Segment Start: EXTRACTED INFORMATION
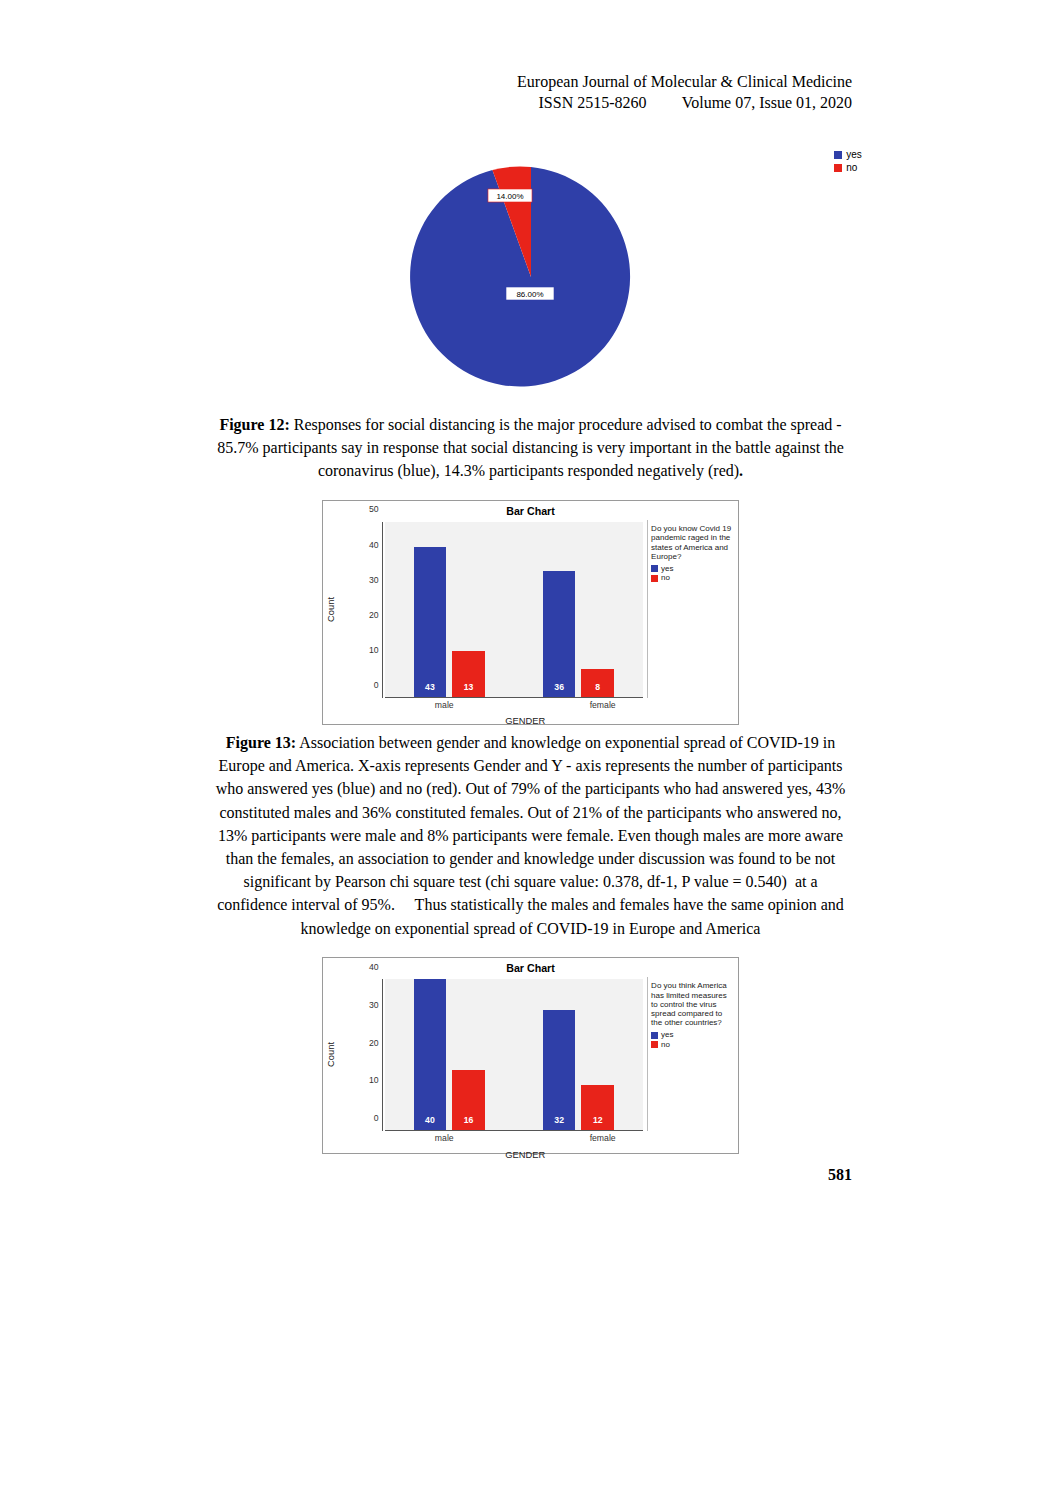European Journal of Molecular & Clinical Medicine ISSN 2515-8260 Volume 07, Issue 01, 2020
86.00% 14.00%
yes
no
Figure 12: Responses for social distancing is the major procedure advised to combat the spread - 85.7% participants say in response that social distancing is very important in the battle against the coronavirus (blue), 14.3% participants responded negatively (red).
Bar Chart
Count
0
10
20
30
40
50
43
13
36
8
Do you know Covid 19 pandemic raged in the states of America and Europe?
yes
no
male
female
GENDER
Figure 13: Association between gender and knowledge on exponential spread of COVID-19 in Europe and America. X-axis represents Gender and Y - axis represents the number of participants who answered yes (blue) and no (red). Out of 79% of the participants who had answered yes, 43% constituted males and 36% constituted females. Out of 21% of the participants who answered no, 13% participants were male and 8% participants were female. Even though males are more aware than the females, an association to gender and knowledge under discussion was found to be not significant by Pearson chi square test (chi square value: 0.378, df-1, P value = 0.540) at a confidence interval of 95%. Thus statistically the males and females have the same opinion and knowledge on exponential spread of COVID-19 in Europe and America
Bar Chart
Count
0
10
20
30
40
40
16
32
12
Do you think America has limited measures to control the virus spread compared to the other countries?
yes
no
male
female
GENDER
581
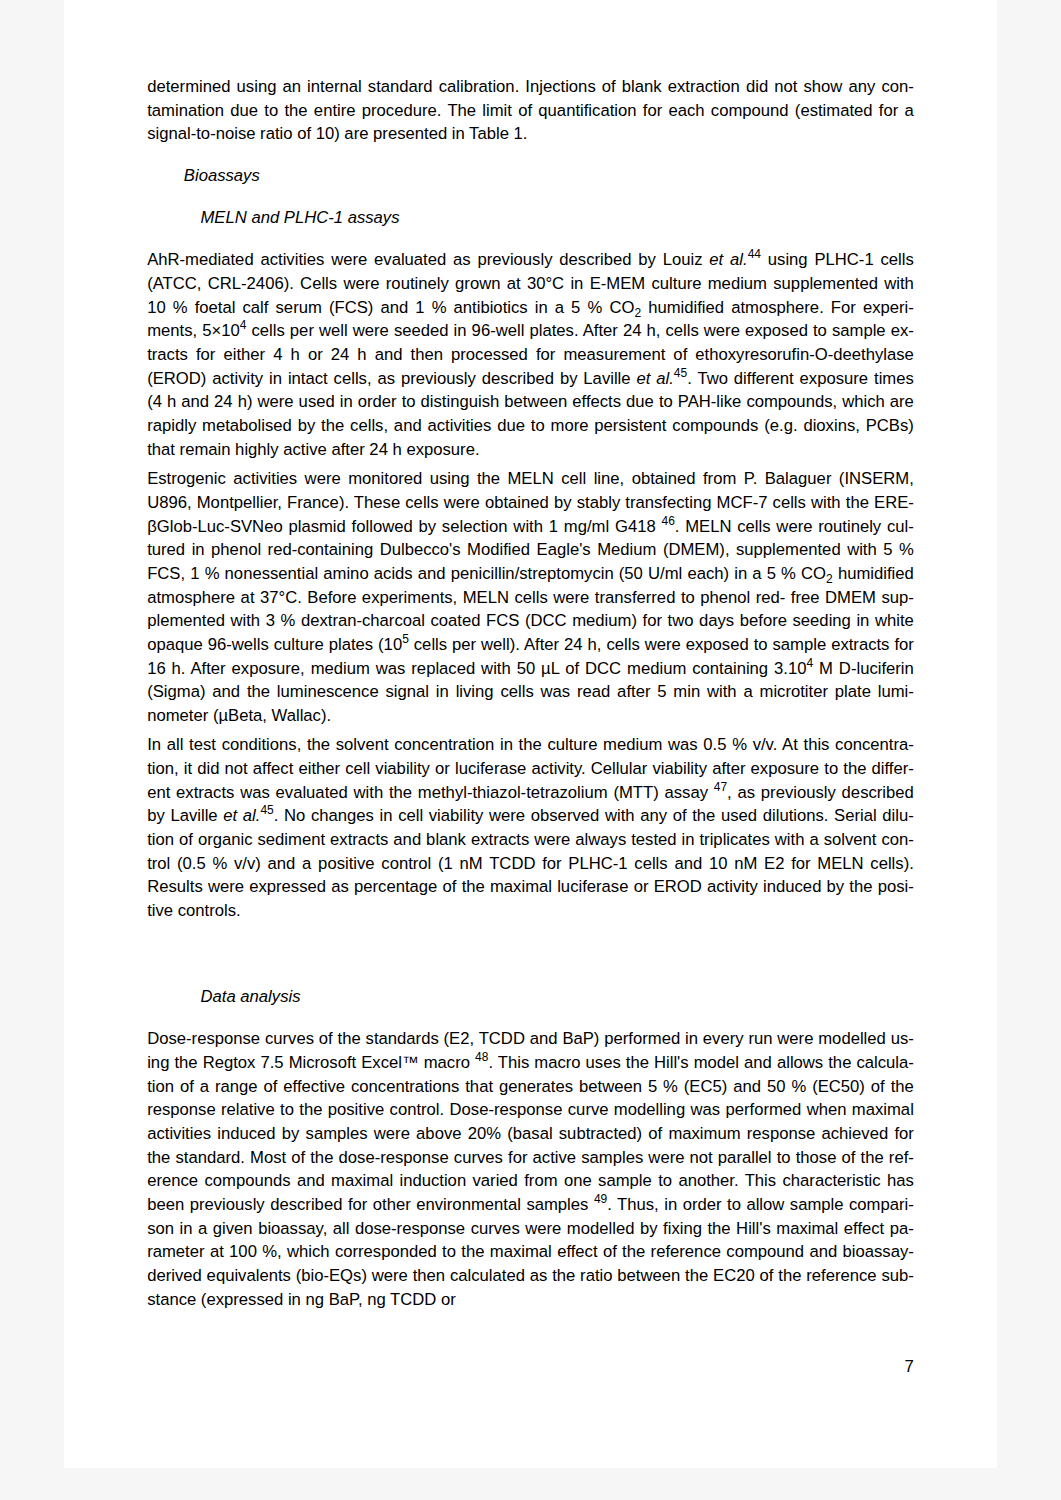determined using an internal standard calibration. Injections of blank extraction did not show any contamination due to the entire procedure. The limit of quantification for each compound (estimated for a signal-to-noise ratio of 10) are presented in Table 1.
Bioassays
MELN and PLHC-1 assays
AhR-mediated activities were evaluated as previously described by Louiz et al.44 using PLHC-1 cells (ATCC, CRL-2406). Cells were routinely grown at 30°C in E-MEM culture medium supplemented with 10 % foetal calf serum (FCS) and 1 % antibiotics in a 5 % CO2 humidified atmosphere. For experiments, 5×104 cells per well were seeded in 96-well plates. After 24 h, cells were exposed to sample extracts for either 4 h or 24 h and then processed for measurement of ethoxyresorufin-O-deethylase (EROD) activity in intact cells, as previously described by Laville et al.45. Two different exposure times (4 h and 24 h) were used in order to distinguish between effects due to PAH-like compounds, which are rapidly metabolised by the cells, and activities due to more persistent compounds (e.g. dioxins, PCBs) that remain highly active after 24 h exposure.
Estrogenic activities were monitored using the MELN cell line, obtained from P. Balaguer (INSERM, U896, Montpellier, France). These cells were obtained by stably transfecting MCF-7 cells with the ERE-βGlob-Luc-SVNeo plasmid followed by selection with 1 mg/ml G418 46. MELN cells were routinely cultured in phenol red-containing Dulbecco's Modified Eagle's Medium (DMEM), supplemented with 5 % FCS, 1 % nonessential amino acids and penicillin/streptomycin (50 U/ml each) in a 5 % CO2 humidified atmosphere at 37°C. Before experiments, MELN cells were transferred to phenol red- free DMEM supplemented with 3 % dextran-charcoal coated FCS (DCC medium) for two days before seeding in white opaque 96-wells culture plates (105 cells per well). After 24 h, cells were exposed to sample extracts for 16 h. After exposure, medium was replaced with 50 µL of DCC medium containing 3.104 M D-luciferin (Sigma) and the luminescence signal in living cells was read after 5 min with a microtiter plate luminometer (µBeta, Wallac).
In all test conditions, the solvent concentration in the culture medium was 0.5 % v/v. At this concentration, it did not affect either cell viability or luciferase activity. Cellular viability after exposure to the different extracts was evaluated with the methyl-thiazol-tetrazolium (MTT) assay 47, as previously described by Laville et al.45. No changes in cell viability were observed with any of the used dilutions. Serial dilution of organic sediment extracts and blank extracts were always tested in triplicates with a solvent control (0.5 % v/v) and a positive control (1 nM TCDD for PLHC-1 cells and 10 nM E2 for MELN cells). Results were expressed as percentage of the maximal luciferase or EROD activity induced by the positive controls.
Data analysis
Dose-response curves of the standards (E2, TCDD and BaP) performed in every run were modelled using the Regtox 7.5 Microsoft Excel™ macro 48. This macro uses the Hill's model and allows the calculation of a range of effective concentrations that generates between 5 % (EC5) and 50 % (EC50) of the response relative to the positive control. Dose-response curve modelling was performed when maximal activities induced by samples were above 20% (basal subtracted) of maximum response achieved for the standard. Most of the dose-response curves for active samples were not parallel to those of the reference compounds and maximal induction varied from one sample to another. This characteristic has been previously described for other environmental samples 49. Thus, in order to allow sample comparison in a given bioassay, all dose-response curves were modelled by fixing the Hill's maximal effect parameter at 100 %, which corresponded to the maximal effect of the reference compound and bioassay-derived equivalents (bio-EQs) were then calculated as the ratio between the EC20 of the reference substance (expressed in ng BaP, ng TCDD or
7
Segment End: EXTRACTED INFORMATION
## PROBLEM DESCRIPTION
Reproduce the data verbatim. Do not carry any picture into the copy.

## OUTPUT FOR THIS TASK
European Journal of Molecular & Clinical Medicine ISSN 2515-8260 Volume 07, Issue 01, 2020
86.00% 14.00%
yes
no
Figure 12: Responses for social distancing is the major procedure advised to combat the spread - 85.7% participants say in response that social distancing is very important in the battle against the coronavirus (blue), 14.3% participants responded negatively (red).
Bar Chart
Count
0
10
20
30
40
50
43
13
36
8
Do you know Covid 19 pandemic raged in the states of America and Europe?
yes
no
male
female
GENDER
Figure 13: Association between gender and knowledge on exponential spread of COVID-19 in Europe and America. X-axis represents Gender and Y - axis represents the number of participants who answered yes (blue) and no (red). Out of 79% of the participants who had answered yes, 43% constituted males and 36% constituted females. Out of 21% of the participants who answered no, 13% participants were male and 8% participants were female. Even though males are more aware than the females, an association to gender and knowledge under discussion was found to be not significant by Pearson chi square test (chi square value: 0.378, df-1, P value = 0.540) at a confidence interval of 95%. Thus statistically the males and females have the same opinion and knowledge on exponential spread of COVID-19 in Europe and America
Bar Chart
Count
0
10
20
30
40
40
16
32
12
Do you think America has limited measures to control the virus spread compared to the other countries?
yes
no
male
female
GENDER
581
determined using an internal standard calibration. Injections of blank extraction did not show any contamination due to the entire procedure. The limit of quantification for each compound (estimated for a signal-to-noise ratio of 10) are presented in Table 1.
Bioassays
MELN and PLHC-1 assays
AhR-mediated activities were evaluated as previously described by Louiz et al.44 using PLHC-1 cells (ATCC, CRL-2406). Cells were routinely grown at 30°C in E-MEM culture medium supplemented with 10 % foetal calf serum (FCS) and 1 % antibiotics in a 5 % CO2 humidified atmosphere. For experiments, 5×104 cells per well were seeded in 96-well plates. After 24 h, cells were exposed to sample extracts for either 4 h or 24 h and then processed for measurement of ethoxyresorufin-O-deethylase (EROD) activity in intact cells, as previously described by Laville et al.45. Two different exposure times (4 h and 24 h) were used in order to distinguish between effects due to PAH-like compounds, which are rapidly metabolised by the cells, and activities due to more persistent compounds (e.g. dioxins, PCBs) that remain highly active after 24 h exposure.
Estrogenic activities were monitored using the MELN cell line, obtained from P. Balaguer (INSERM, U896, Montpellier, France). These cells were obtained by stably transfecting MCF-7 cells with the ERE-βGlob-Luc-SVNeo plasmid followed by selection with 1 mg/ml G418 46. MELN cells were routinely cultured in phenol red-containing Dulbecco's Modified Eagle's Medium (DMEM), supplemented with 5 % FCS, 1 % nonessential amino acids and penicillin/streptomycin (50 U/ml each) in a 5 % CO2 humidified atmosphere at 37°C. Before experiments, MELN cells were transferred to phenol red- free DMEM supplemented with 3 % dextran-charcoal coated FCS (DCC medium) for two days before seeding in white opaque 96-wells culture plates (105 cells per well). After 24 h, cells were exposed to sample extracts for 16 h. After exposure, medium was replaced with 50 µL of DCC medium containing 3.104 M D-luciferin (Sigma) and the luminescence signal in living cells was read after 5 min with a microtiter plate luminometer (µBeta, Wallac).
In all test conditions, the solvent concentration in the culture medium was 0.5 % v/v. At this concentration, it did not affect either cell viability or luciferase activity. Cellular viability after exposure to the different extracts was evaluated with the methyl-thiazol-tetrazolium (MTT) assay 47, as previously described by Laville et al.45. No changes in cell viability were observed with any of the used dilutions. Serial dilution of organic sediment extracts and blank extracts were always tested in triplicates with a solvent control (0.5 % v/v) and a positive control (1 nM TCDD for PLHC-1 cells and 10 nM E2 for MELN cells). Results were expressed as percentage of the maximal luciferase or EROD activity induced by the positive controls.
Data analysis
Dose-response curves of the standards (E2, TCDD and BaP) performed in every run were modelled using the Regtox 7.5 Microsoft Excel™ macro 48. This macro uses the Hill's model and allows the calculation of a range of effective concentrations that generates between 5 % (EC5) and 50 % (EC50) of the response relative to the positive control. Dose-response curve modelling was performed when maximal activities induced by samples were above 20% (basal subtracted) of maximum response achieved for the standard. Most of the dose-response curves for active samples were not parallel to those of the reference compounds and maximal induction varied from one sample to another. This characteristic has been previously described for other environmental samples 49. Thus, in order to allow sample comparison in a given bioassay, all dose-response curves were modelled by fixing the Hill's maximal effect parameter at 100 %, which corresponded to the maximal effect of the reference compound and bioassay-derived equivalents (bio-EQs) were then calculated as the ratio between the EC20 of the reference substance (expressed in ng BaP, ng TCDD or
7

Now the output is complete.